運動のやり過ぎは健康に悪いと聞きましたが、具体的に教えてください。

宍倉:

最近は健康ブームに乗って、スポーツを楽しむ方が増えています。総務省が行った最新の社会生活基本調査の結果によると、10歳以上の日本人が過去1年間に行ったスポーツで、一番人数の多かった種目は『ウオーキング』(総人口の35%)です。そして、さらに運動量が多いジョギングやマラソンは、総人口の9.6%の方が行っていると答えています。適度な運動は心肺機能を向上させ、筋力増強や骨量の維持につながるだけではなく、免疫力や認知機能などの心身に大切な諸機能にも良い影響を与えます。
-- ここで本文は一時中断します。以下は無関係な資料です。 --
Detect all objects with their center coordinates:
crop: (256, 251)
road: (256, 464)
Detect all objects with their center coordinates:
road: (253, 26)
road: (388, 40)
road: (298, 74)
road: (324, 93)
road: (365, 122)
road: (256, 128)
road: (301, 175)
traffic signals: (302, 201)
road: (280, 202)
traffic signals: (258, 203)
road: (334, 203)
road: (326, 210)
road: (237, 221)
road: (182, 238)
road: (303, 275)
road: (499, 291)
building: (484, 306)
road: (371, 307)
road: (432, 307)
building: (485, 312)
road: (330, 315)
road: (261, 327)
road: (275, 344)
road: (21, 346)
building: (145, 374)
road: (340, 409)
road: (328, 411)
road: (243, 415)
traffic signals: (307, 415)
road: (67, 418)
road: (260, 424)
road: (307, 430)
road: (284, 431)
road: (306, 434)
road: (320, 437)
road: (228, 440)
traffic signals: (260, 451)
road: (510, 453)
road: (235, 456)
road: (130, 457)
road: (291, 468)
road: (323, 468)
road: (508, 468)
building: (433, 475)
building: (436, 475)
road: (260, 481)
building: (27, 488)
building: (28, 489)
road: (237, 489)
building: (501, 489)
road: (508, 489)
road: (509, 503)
しかし、過度の運動は、それらのメリットが打ち消されてしまうだけでなく、突然死など、かえって健康を損ねる結果になってしまいます。

運動と寿命との因果関係を示す研究データもあるそうですね。

宍倉:

アメリカの男女約5万3000 人を平均15年間追跡調査した結果、定期的に走っている人は、走らない人より、総死亡リスクが 19%低いことが分かりました。しかし、走りすぎの人には、そのメリットが無いことも分かっています。ランニングする際に死亡リスクを低減し寿命を延ばすためには、次の3つの条件を満たすことが必要であることもわかりました。①走行距離が1週間に32キロを超えない②走る速度が時速 8~11.2 キロの間(1キロを5.4~7.5 分で走行)③走る回数が1週間に 2~5 回以内。この条件を超えて走ると、寿命を延ばす効果はなくなると、この研究者は言っています。

特に、マラソン中の突然死が増えているとか。

宍倉:

マラソン中の心肺停止も急増しています。日本国内で行われるマラソン中に、心筋梗塞(こうそく)や不整脈などで心肺停止になったランナーは近年急増しており、1990年からの5年間では、マラソン中に8人の心肺停止者が発生しました。さらに2005年からの5年間では、56人と7倍にも増加しています。
「高齢化でお年寄りのランナーが増えたから?」と考える方もいるかもしれませんが、マラソン中の心肺停止発生を年齢別でみると、50代が29%と最も多く、次いで40代、その次は20代と、決して高齢化のせいではありません。

運動する上で、心掛けるべきことは?

宍倉:

突然死には至らないまでも、無理な運動は体にかなりの負担を与えます。「過ぎたるはなお及ばざるがごとし」という言葉もあります。トップアスリートの健康寿命は、一般の人と比べて長いものではありません。体と相談しながら適度な運動を心掛けましょう。